### WHAT TO DO
Using the entries below, copy exactly each line from the line with "right back paw: (93, 209)" up to and including the line with "right back paw: (325, 343)", with every picture left out.

::: EXERCISE INPUT

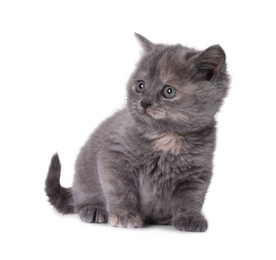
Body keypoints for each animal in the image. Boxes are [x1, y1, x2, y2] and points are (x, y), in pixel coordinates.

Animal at [45, 33, 230, 232]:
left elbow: (191, 198)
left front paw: (190, 217)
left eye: (169, 91)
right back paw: (93, 209)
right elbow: (120, 190)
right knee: (81, 199)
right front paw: (124, 214)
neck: (166, 136)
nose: (145, 102)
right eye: (140, 86)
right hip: (84, 174)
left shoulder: (198, 172)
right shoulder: (114, 157)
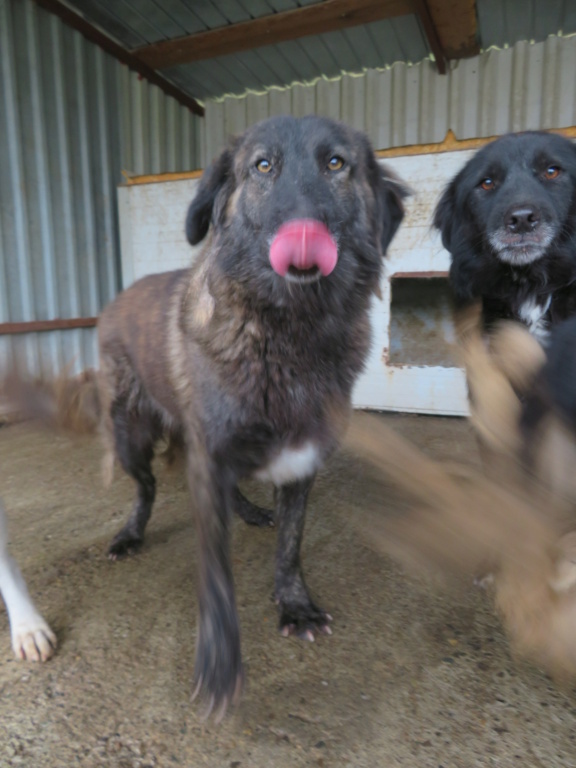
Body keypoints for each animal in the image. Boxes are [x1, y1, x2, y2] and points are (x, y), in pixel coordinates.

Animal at [73, 117, 404, 716]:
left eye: (336, 163)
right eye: (262, 166)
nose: (303, 231)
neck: (289, 330)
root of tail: (116, 299)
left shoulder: (301, 458)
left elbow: (291, 544)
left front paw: (294, 605)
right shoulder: (209, 460)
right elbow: (216, 575)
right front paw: (220, 663)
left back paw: (248, 512)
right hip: (131, 433)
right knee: (146, 488)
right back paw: (130, 534)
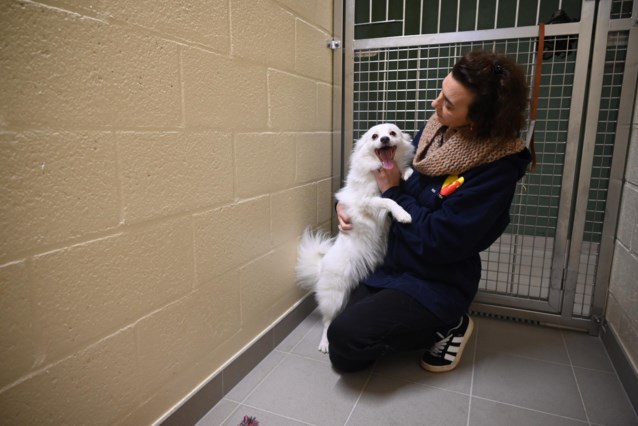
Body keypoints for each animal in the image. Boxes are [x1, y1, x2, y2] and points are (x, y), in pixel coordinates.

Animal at [296, 122, 416, 352]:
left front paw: (407, 172)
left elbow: (402, 173)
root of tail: (321, 266)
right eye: (375, 136)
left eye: (393, 133)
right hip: (335, 295)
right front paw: (403, 214)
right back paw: (325, 343)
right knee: (327, 321)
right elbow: (388, 200)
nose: (385, 139)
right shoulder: (367, 201)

::::::

### ANSWER SPACE
right back paw: (93, 209)
right elbow: (120, 190)
right knee: (81, 199)
right front paw: (124, 214)
neck: (166, 136)
nose: (145, 102)
right eye: (140, 86)
right hip: (84, 174)
left shoulder: (198, 172)
right shoulder: (114, 157)
Body keypoints for each animal in the image. Boxes are [x1, y1, x2, y2] and points are (x, y), in pixel coordinates.

Animal at [73, 117, 404, 716]:
left eye: (336, 163)
right eye: (262, 166)
nose: (303, 231)
neck: (289, 330)
root of tail: (116, 299)
left shoulder: (301, 458)
left elbow: (291, 544)
left front paw: (294, 605)
right shoulder: (209, 460)
right elbow: (216, 575)
right front paw: (220, 663)
left back paw: (248, 512)
right hip: (131, 433)
right knee: (146, 488)
right back paw: (130, 534)
Body keypoints for each animal in the image. Boxes are [x1, y1, x2, y2] and points are (x, y), in pixel coordinates.

Animal at [296, 122, 416, 352]:
left front paw: (407, 172)
left elbow: (402, 173)
root of tail: (321, 266)
right eye: (375, 136)
left eye: (393, 133)
right hip: (335, 295)
right front paw: (403, 214)
right back paw: (325, 343)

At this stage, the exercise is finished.